My son and daughter in law are surely busy pondering all those things that new parents-to be ponder, among them what name to choose for their baby. With my daughter in law’s Asian heritage, an entire new world of possible names opens up to them. In Thailand, the custom is to give children easy to pronounce nicknames, since their given names are often long and complicated. For instance, my daughter in law’s nickname is Apple (yes, like Gwyneth Paltrow’s daughter), or even just Ple. She has a sister nicknamed Cherry, and a little niece who answers to Idea.
Meanwhile, here at home, we’ve been giving a little thought to what we’d like the child to call us. I’ve never really liked “Grandma” or even “Grandmother,” and it’s rarely been used in our family. My own grandmother referred to herself as “Mammy,” a good old southern name that originated in slave days – perhaps that’s what she felt like sometimes, because she did a lot of cooking and cleaning up.
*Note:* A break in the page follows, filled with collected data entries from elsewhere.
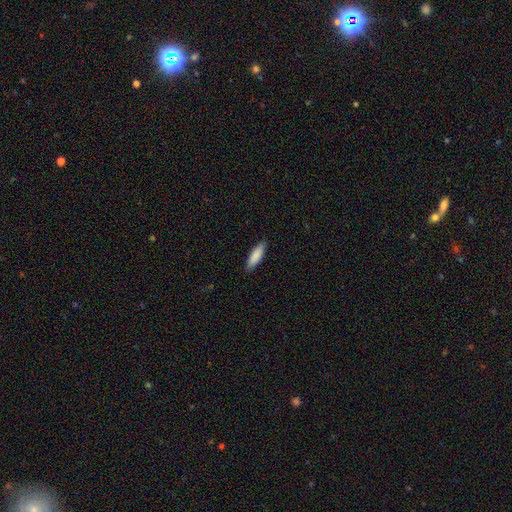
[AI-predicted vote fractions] Q: Smooth or featured?
A: smooth (87%); runner-up: featured or disk (8%)
Q: How rounded?
A: cigar-shaped (54%); runner-up: in between (45%)
Q: Merging?
A: none (87%); runner-up: minor disturbance (10%)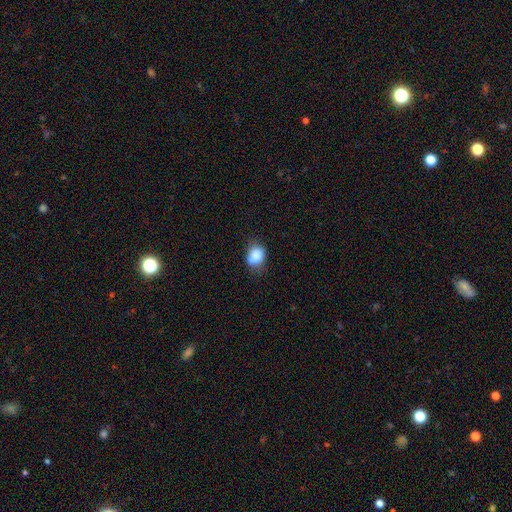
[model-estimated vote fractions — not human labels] smooth 81%, star or artifact 9%, featured or disk 9%. Down the decision tree: how rounded — in between (53%); merging — none (46%).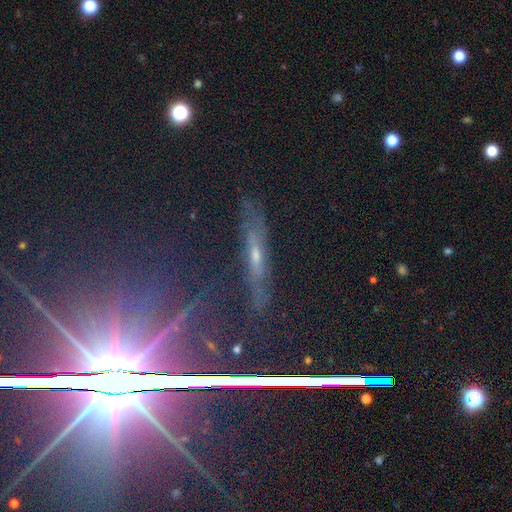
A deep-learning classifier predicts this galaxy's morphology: A featured or disk galaxy (51%) viewed edge-on (80%).

Vote fractions:
- Smooth or featured? featured or disk: 51% / star or artifact: 27% / smooth: 22%
- Edge-on disk? yes: 80% / no: 20%
- Merging? none: 76% / minor disturbance: 16% / major disturbance: 5% / merger: 3%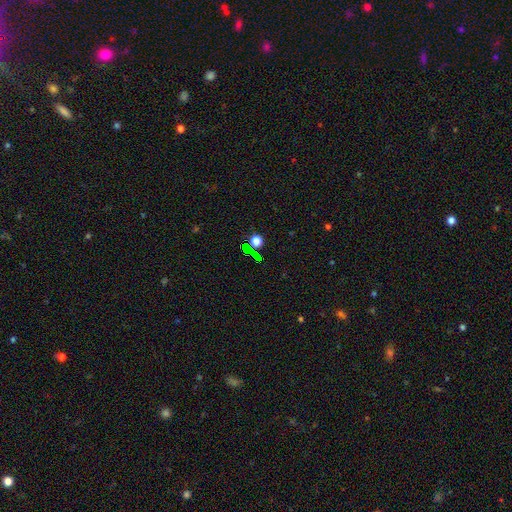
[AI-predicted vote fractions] A star or artifact, not a galaxy (63%).

Vote fractions:
- Smooth or featured? star or artifact: 63% / smooth: 27% / featured or disk: 10%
I called my grandfather Granddad, which fit well because he performed lots of dad-like functions for me all through my childhood. When Brian was born, I started out calling my mother Grammy, but sometime around the age of 3 or 4, he began calling her Mamoo. I never knew where that came from, but it stuck, and that’s what he calls her to this day. My dad was always Papa, although I can’t recall how that originated either. Jim’s parents were Grandma and Grandpa to Brian, and these traditional monikers seemed to fit their function in his life quite well.
I was intrigued by this article in the New York Times last week. Apparently, the issue of how to name ourselves as grandparents is a big one on baby boomer’s minds. “Resistant to being called anything that makes them sound old, baby-boomer grandparents have taken to accepting toddlers’ neologisms and ethnic variations or, better yet, naming themselves.” There are actually books about it. “The New Grandparents Name Book, a Lighthearted Guide to Picking the Perfect Grandparent Name” (ArtStone Press), offers 700 (yes, 700!) unstodgy alternatives to “Gram” and “Gramps.”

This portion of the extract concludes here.